Across disciplines, there is a clear lack of practice tasks (i.e. self-assessments) for learners, as creating them is time-consuming. Since educators already invest significant time in preparing multiple-choice questions (MCQs) for exams, they often lack the capacity to offer additional practice materials. Existing research on automated generation of practice tasks is largely based on English-language datasets, which cannot be directly applied to the German language.
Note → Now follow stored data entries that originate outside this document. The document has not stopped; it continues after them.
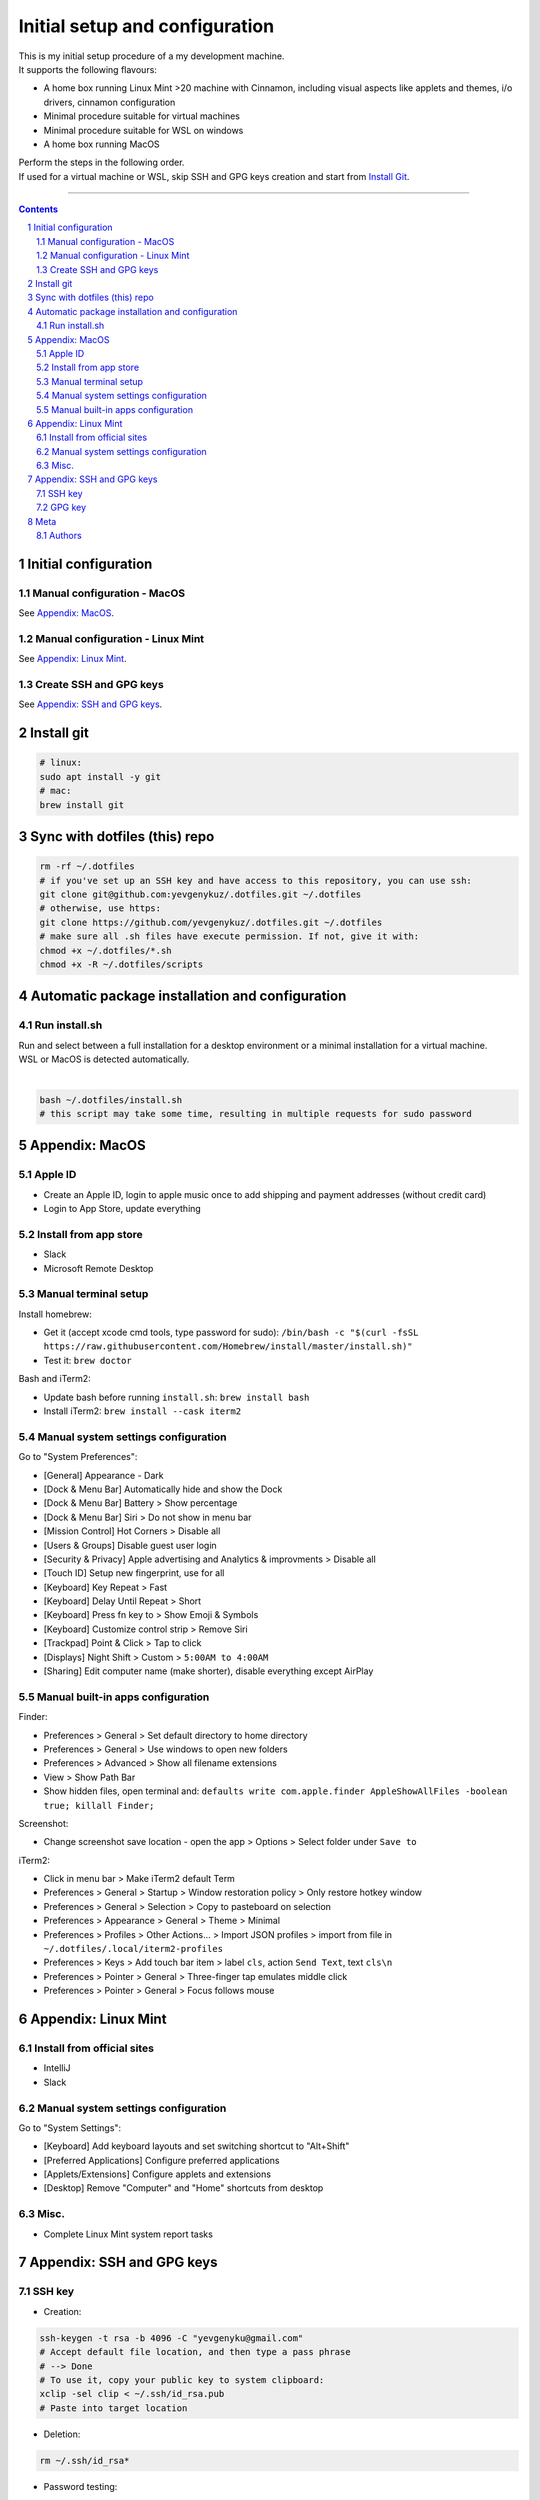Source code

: Initial setup and configuration
###############################

| This is my initial setup procedure of a my development machine.
| It supports the following flavours:

* A home box running Linux Mint >20 machine with Cinnamon, including visual aspects like applets and themes, i/o drivers, cinnamon configuration
* Minimal procedure suitable for virtual machines
* Minimal procedure suitable for WSL on windows
* A home box running MacOS

| Perform the steps in the following order.
| If used for a virtual machine or WSL, skip SSH and GPG keys creation and start from `Install Git`_.

-----


.. contents::

.. section-numbering::


Initial configuration
=====================

Manual configuration - MacOS
----------------------------

See `Appendix: MacOS`_.

Manual configuration - Linux Mint
---------------------------------

See `Appendix: Linux Mint`_.

Create SSH and GPG keys
-----------------------

See `Appendix: SSH and GPG keys`_.


Install git
===========

.. code-block:: bash

    # linux:
    sudo apt install -y git
    # mac:
    brew install git


Sync with dotfiles (this) repo
==============================

.. code-block:: bash

    rm -rf ~/.dotfiles
    # if you've set up an SSH key and have access to this repository, you can use ssh:
    git clone git@github.com:yevgenykuz/.dotfiles.git ~/.dotfiles
    # otherwise, use https:
    git clone https://github.com/yevgenykuz/.dotfiles.git ~/.dotfiles
    # make sure all .sh files have execute permission. If not, give it with:
    chmod +x ~/.dotfiles/*.sh
    chmod +x -R ~/.dotfiles/scripts


Automatic package installation and configuration
================================================

Run install.sh
--------------
| Run and select between a full installation for a desktop environment or a minimal installation for a virtual machine.
| WSL or MacOS is detected automatically.
|

.. code-block:: bash

    bash ~/.dotfiles/install.sh
    # this script may take some time, resulting in multiple requests for sudo password


Appendix: MacOS
===============

Apple ID
--------
* Create an Apple ID, login to apple music once to add shipping and payment addresses (without credit card)
* Login to App Store, update everything

Install from app store
----------------------
* Slack
* Microsoft Remote Desktop

Manual terminal setup
---------------------
Install homebrew:

* Get it (accept xcode cmd tools, type password for sudo): ``/bin/bash -c "$(curl -fsSL https://raw.githubusercontent.com/Homebrew/install/master/install.sh)"``
* Test it: ``brew doctor``

Bash and iTerm2:

* Update bash before running ``install.sh``: ``brew install bash``
* Install iTerm2: ``brew install --cask iterm2``

Manual system settings configuration
------------------------------------
Go to "System Preferences":

* [General] Appearance - Dark
* [Dock & Menu Bar] Automatically hide and show the Dock
* [Dock & Menu Bar] Battery > Show percentage
* [Dock & Menu Bar] Siri > Do not show in menu bar
* [Mission Control] Hot Corners > Disable all
* [Users & Groups] Disable guest user login
* [Security & Privacy] Apple advertising and Analytics & improvments > Disable all
* [Touch ID] Setup new fingerprint, use for all
* [Keyboard] Key Repeat > Fast
* [Keyboard] Delay Until Repeat > Short
* [Keyboard] Press fn key to > Show Emoji & Symbols
* [Keyboard] Customize control strip > Remove Siri
* [Trackpad] Point & Click > Tap to click
* [Displays] Night Shift > Custom > ``5:00AM to 4:00AM``
* [Sharing] Edit computer name (make shorter), disable everything except AirPlay

Manual built-in apps configuration
----------------------------------
Finder:

* Preferences > General > Set default directory to home directory
* Preferences > General > Use windows to open new folders
* Preferences > Advanced > Show all filename extensions
* View > Show Path Bar
* Show hidden files, open terminal and: ``defaults write com.apple.finder AppleShowAllFiles -boolean true; killall Finder;``

Screenshot:

* Change screenshot save location - open the app > Options > Select folder under ``Save to``

iTerm2:

* Click in menu bar > Make iTerm2 default Term
* Preferences > General > Startup > Window restoration policy > Only restore hotkey window
* Preferences > General > Selection > Copy to pasteboard on selection
* Preferences > Appearance > General > Theme > Minimal
* Preferences > Profiles > Other Actions... > Import JSON profiles > import from file in ``~/.dotfiles/.local/iterm2-profiles``
* Preferences > Keys > Add touch bar item > label ``cls``, action ``Send Text``, text ``cls\n``
* Preferences > Pointer > General > Three-finger tap emulates middle click
* Preferences > Pointer > General > Focus follows mouse


Appendix: Linux Mint
====================

Install from official sites
---------------------------
* IntelliJ
* Slack

Manual system settings configuration
------------------------------------
Go to "System Settings":

* [Keyboard] Add keyboard layouts and set switching shortcut to "Alt+Shift"
* [Preferred Applications] Configure preferred applications
* [Applets/Extensions] Configure applets and extensions
* [Desktop] Remove "Computer" and "Home" shortcuts from desktop

Misc.
-----
* Complete Linux Mint system report tasks


Appendix: SSH and GPG keys
==========================

SSH key
-------

* Creation:

.. code-block:: bash

   ssh-keygen -t rsa -b 4096 -C "yevgenyku@gmail.com"
   # Accept default file location, and then type a pass phrase
   # --> Done
   # To use it, copy your public key to system clipboard:
   xclip -sel clip < ~/.ssh/id_rsa.pub
   # Paste into target location

* Deletion:

.. code-block:: bash

   rm ~/.ssh/id_rsa*

* Password testing:

.. code-block:: bash

   # Load it into your SSH agent:
   ssh-add
   # If it was loaded, unload it:
   ssh-add -d
   
* MacOS integration:

.. code-block:: bash

   # Add to macos keychain:
   ssh-add --apple-use-keychain ~/.ssh/id_rsa
   # Add the following to ~/.ssh/config to persist after reboot
   Host *
     ServerAliveInterval 60
     UseKeychain yes
     AddKeysToAgent yes
     IdentityFile ~/.ssh/id_rsa

GPG key
-------

* Creation:

.. code-block:: bash

    gpg --full-generate-key
    # Select default key king (RSA and RSA)
    # Set key size to 4096
    # Set key expiration 1y
    # Set name to "Yevgeny Kuznetsov"
    # Set email to "yevgenyku@gmail.com"
    # Leave comment empty
    # Type a pass phrase
    # --> Done (move mouse during key generation)
    # To use it, get ID for created key (can be found after "sec   4096R/<KEYID>":
    gpg --list-secret-keys --keyid-format LONG
    # Copy GPG public key to system clipboard:
    gpg --armor --export <KEYID> | xclip -sel clip
    # Paste into target location

* Current key ID retrieval:

.. code-block:: bash

    gpg --list-secret-keys --keyid-format LONG

* Deletion:

.. code-block:: bash

    # Get current key ID, and then delete the secret key:
    gpg --delete-secret-key <KEYID>
    # Confirm multiple times
    # Delete the public key too:
    gpg --delete-keys <KEYID>

* Password testing:

.. code-block:: bash

    # Get current key ID, and then try with the key:
    echo "Test" | gpg --no-use-agent -o /dev/null --local-user <KEYID> -as - && echo "OK"

* Key publishing:

.. code-block:: bash

    # Get current key ID, and upload it to the following key servers:
    gpg --keyserver keyserver.ubuntu.com --send-keys <KEYID>
    gpg --keyserver keys.openpgp.org --send-keys <KEYID>
    gpg --keyserver pgp.mit.edu --send-keys <KEYID>

* MacOS integration:

.. code-block:: bash

   # After installing pinentry-mac add the following to ~/.gnupg/gpg-agent.conf:
   pinentry-program /usr/local/bin/pinentry-mac


Meta
====

Authors
-------

`yevgenykuz <https://github.com/yevgenykuz>`_

-----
This project seeks to address that gap.

Objectives

The goal of the project is to improve learning in the context of the German-speaking medical field, by enabling educators to generate (or have generated) practice questions more efficiently, thereby helping learners—both students and continuing education participants—acquire new knowledge more effectively through the use of these generated materials.

Method

The model development involves two key steps: the first is the construction of a medical corpus—a collection of algorithms and data. In the second step, the model is trained using this corpus to automatically generate distractors, i.e., incorrect answer options for MCQs. The question stem and correct answer serve as input variables. The resulting distractors are intended for use in self-assessments. A further part of the project involves implementing the self-assessments, including content validation by subject matter experts and practical testing with students.

Results

This research project developed a model based on artificial intelligence and natural language processing (NLP) that allows educational stakeholders to offer learning opportunities (self-assessments) with significantly less effort than before. The results showed that the quality of the generated distractors differed only marginally from those created manually. No significant differences were found in the selection of generated distractors compared to existing ones.

Implemented Translation

This collaborative project involved four institutions (Institute for Medical Education and Institute of Psychology at the University of Bern, University of Fribourg, and Bern University of Applied Sciences – Health) and focused on MCQs in the medical domain, where the project team had particular expertise and access to existing datasets. The planned publication of the results, including detailed methodology and key insights, is intended to enable broader adoption of these improvements to self-assessments among partners and in other German-speaking educational settings.

Before broader implementation, however, the model must first be optimised to reduce its hardware resource requirements.